DEB ist gewarnt nach 1:5

Die Deutschen haben bei den Männern noch nie gegen China gespielt, dafür ist man in der Weltrangliste als 5. und 36. zu weit auseinander. Erst Olympia ermöglicht dieses Duell (Samstag, 9.40 Uhr). Für die Auswahl des Deutschen Eishockey-Bundes (DEB) ist es die exotischste Aufgabe seit dem B-WM-Spiel 2006 gegen Israel, als Mittelstürmer Stefan Ustorf, ehemaliger NHL-Crack, beim Auftaktbully von seinem Gegenspieler für ein Autogramm nach der Begegnung angefragt wurde.

Allerdings: China ist ein anderes Kaliber als damals Israel, da darf man sich von der Aufstellung nicht irritieren lassen. In der standen beim 0:8 gegen die USA lauter Spieler mit chinesischen Namen. Also hat es die angekündigte Einbürgerungswelle nicht gegeben? Doch, sehr wohl. Die 14 gebürtigen Nordamerikaner bekamen chinesische Namen verpasst. Paris O’Brien heißt nun Ouban Yongli, aus Jake Chelios, Sohn der US-Legende Chris Chelios, wurde Jieke Kailiaosi, die Brüder Parker und Spencer Foo sind nun Fu Jiang und Fu Shuai.

Die Deutlichkeit der chinesischen Niederlage gegen die USA verwunderte angesichts der personellen Möglichkeiten. Denn wer für Kunlun Red Star spielt, sollte eigentlich DEL-Niveau haben. Stars der deutschen Liga wie Brendan DeFazio (Ingolstadt) und Andreas Thuresson (Köln) spielten schon für das Team aus Peking. Auch der EHC München hat zweimal Spieler direkt von Kunlun geholt – 2018 Blake Parlett (jetzt Nürnberg) und 2021 Matt Maione (nun Bozen). Die Red Stars sind ein Durchlauferhitzer auf dem internationalen Transfermarkt: Parlett machten die weiten Reisen in der KHL zu schaffen, in der Peking eine Randlage hatte, Maione ist der Typ, der möglichst viel erleben will in seiner Karriere.

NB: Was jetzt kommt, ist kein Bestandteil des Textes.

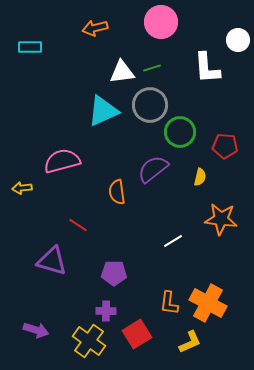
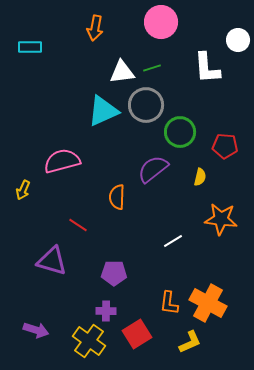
orange arrow: rotated 65 degrees counterclockwise
gray circle: moved 4 px left
yellow arrow: moved 1 px right, 2 px down; rotated 60 degrees counterclockwise
orange semicircle: moved 5 px down; rotated 10 degrees clockwise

Ein bisschen gewarnt ist die deutsche Auswahl nach ihrem 1:5 gegen Kanada, das einige Profis aus der KHL aufbieten konnte. Bundestrainer Toni Söderholm wollte sich nicht auf Zeitungswissen über Chinas Mannschaft verlassen und ging in die Analyse des Matches gegen die USA, die am Sonntag (16.10 Uhr) letzter deutscher Vorrundengegner sein wird.

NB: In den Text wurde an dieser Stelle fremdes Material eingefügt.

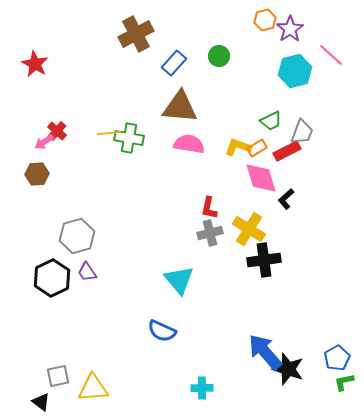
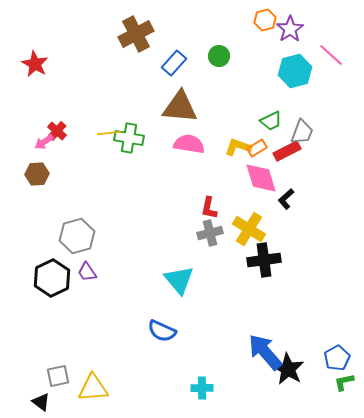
black star: rotated 12 degrees clockwise
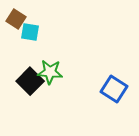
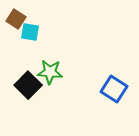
black square: moved 2 px left, 4 px down
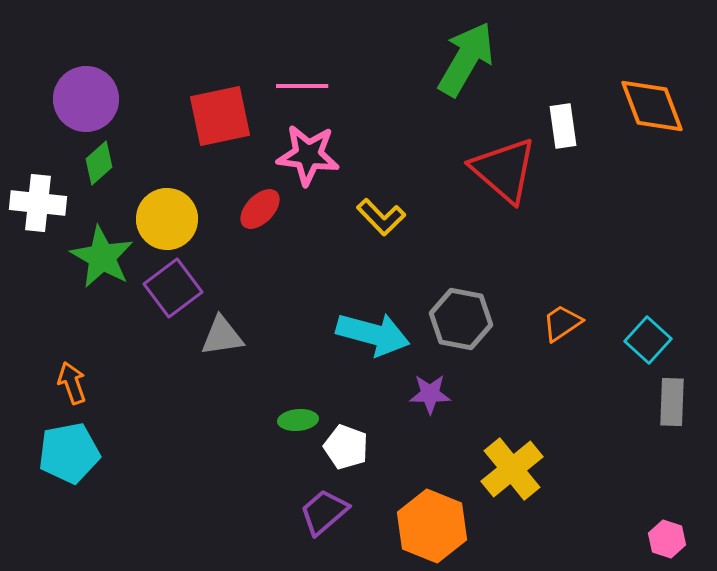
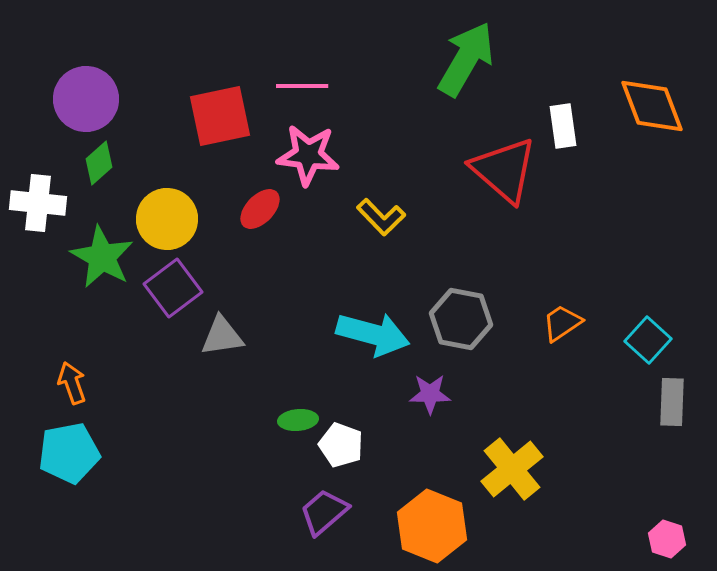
white pentagon: moved 5 px left, 2 px up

Dass die nächsten Aufgaben Schlag auf Schlag kommen, ist der DEB-Mannschaft ganz recht. Das 1:5 gegen Kanada hat das grundsätzliche Selbstvertrauen nicht erschüttert, aber die Defizite aufgezeigt. Als da gewesen wären: „Zu langsam in den Entscheidungen“ (Söderholm), „Mehr reagiert als agiert“ (Verteidiger Holzer), „Gegner frei stehen gelassen vor unserem Tor“ (Stürmer Rieder). Die Aufgabenstellung ist nun glasklar.